Pour ce que le budget a à dire sur le logement et l’itinérance, voici sept choses à savoir :
1. De nouvelles sommes ont été annoncées pour le logement abordable. Le budget octroie du nouveau financement à la hauteur de 4 milliards de dollars — bien qu’il s’étendrait sur sept ans, commençant en 2024-2025 — « afin de mettre en œuvre une stratégie de logement autochtone en milieu urbain, rural et nordique. » Le montant engagé est modeste considérant l’ampleur du défi. Plus d’information expliquant pourquoi une stratégie bien financée est nécessaire est disponible ici.
2. Le budget n’a pas tenu en compte les appels pour une nouvelle prestation en logement. Depuis plusieurs mois, l’Alliance canadienne pour mettre fin à l’itinérance (ACMFI) mène une campagne nationale exigeant une nouvelle prestation pour les logements à revenu faible (la prestation proposée a reçu un soutien favorable dans les sondages d’opinion). Un avantage d’une telle mesure est que celle-ci peut prendre effet rapidement et avoir un impact immédiat en remettant de l’argent directement dans les poches des logements à revenu faible.
3. Le soutien actuel provenant du gouvernement fédéral pour des approches axées sur la demande en ce qui a trait à l’abordabilité des logements — tels que ceux proposés par l’ACMFI — est très modeste. Seulement 11 % des domiciles canadiens dans les deux quintiles les plus bas reçoivent des subventions au loyer (c.-à-d. des prestations d’aide au logement), alors que le taux comparatif pour l’OCDE est de 16 %. De plus, les dépenses liées aux subventions au loyer ne représentent que 0,19 % du produit intérieur brut canadien, à comparer au taux correspondant de 0,26 % chez l’OCDE.[1] Il est important que le Gouvernement du Canada mette en place la proposition de l’ACMFI.
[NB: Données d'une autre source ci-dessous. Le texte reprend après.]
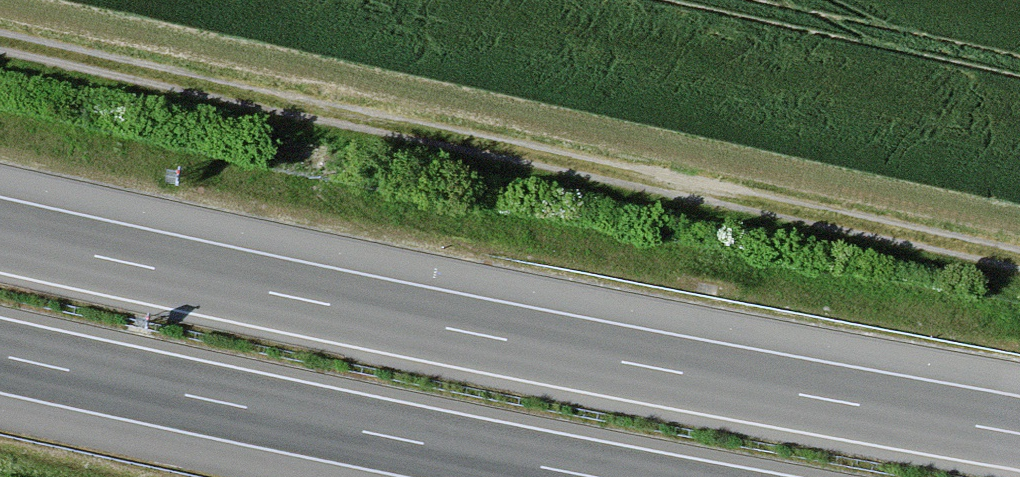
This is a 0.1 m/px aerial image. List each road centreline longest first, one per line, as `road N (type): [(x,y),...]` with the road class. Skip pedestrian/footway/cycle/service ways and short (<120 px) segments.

4. Le soutien existant pour des initiatives d’abordabilité axées sur l’offre — c.-à-d., des subventions permettant la réduction des loyers — est aussi très modeste au Canada. Les logements sociaux ou non marchands constituent seulement 4 % de la réserve de logements canadienne, alors que la moyenne des États membres de l’OCDE est de 7 % (ces données sont disponibles ici). Des investissements supplémentaires du côté de l’offre — c.-à-d. le Fonds national de co-investissement pour le logement et l’Initiative pour la création rapide de logements — ont été essentiels. L’avantage de ces approches axées sur l’offre est la promesse de l’abordabilité de la réserve de logements sur le long terme (tel qu’illustré ici).
5. L’investissement du Gouvernement du Canada dans le dossier de l’itinérance demeure modeste. Selon un rapport fédéral publié en 2018, le gouvernement fédéral ne verse qu’un dollar aux initiatives visant l’itinérance pour chaque 13 dollars investi par d’autres sources (surtout par des provinces et municipalités). En fait, il aurait été raisonnable que ce budget contienne des augmentations de financement pour Vers un chez-soi (le véhicule principal du gouvernement canadien pour le financement relié à la lutte contre l’itinérance).
6. Depuis 2016, les prix immobiliers ont explosé dans les grandes villes canadiennes. On compte parmi les principaux moteurs de cette augmentation des faibles taux hypothécaires et davantage d’investissements de la part des propriétaires, augmentant en fin du compte le risque de plusieurs ménages à faible revenu de basculer vers l’itinérance. Il est également devenu plus difficile pour les gens vivant en situation d’itinérance à accéder au logement.[2]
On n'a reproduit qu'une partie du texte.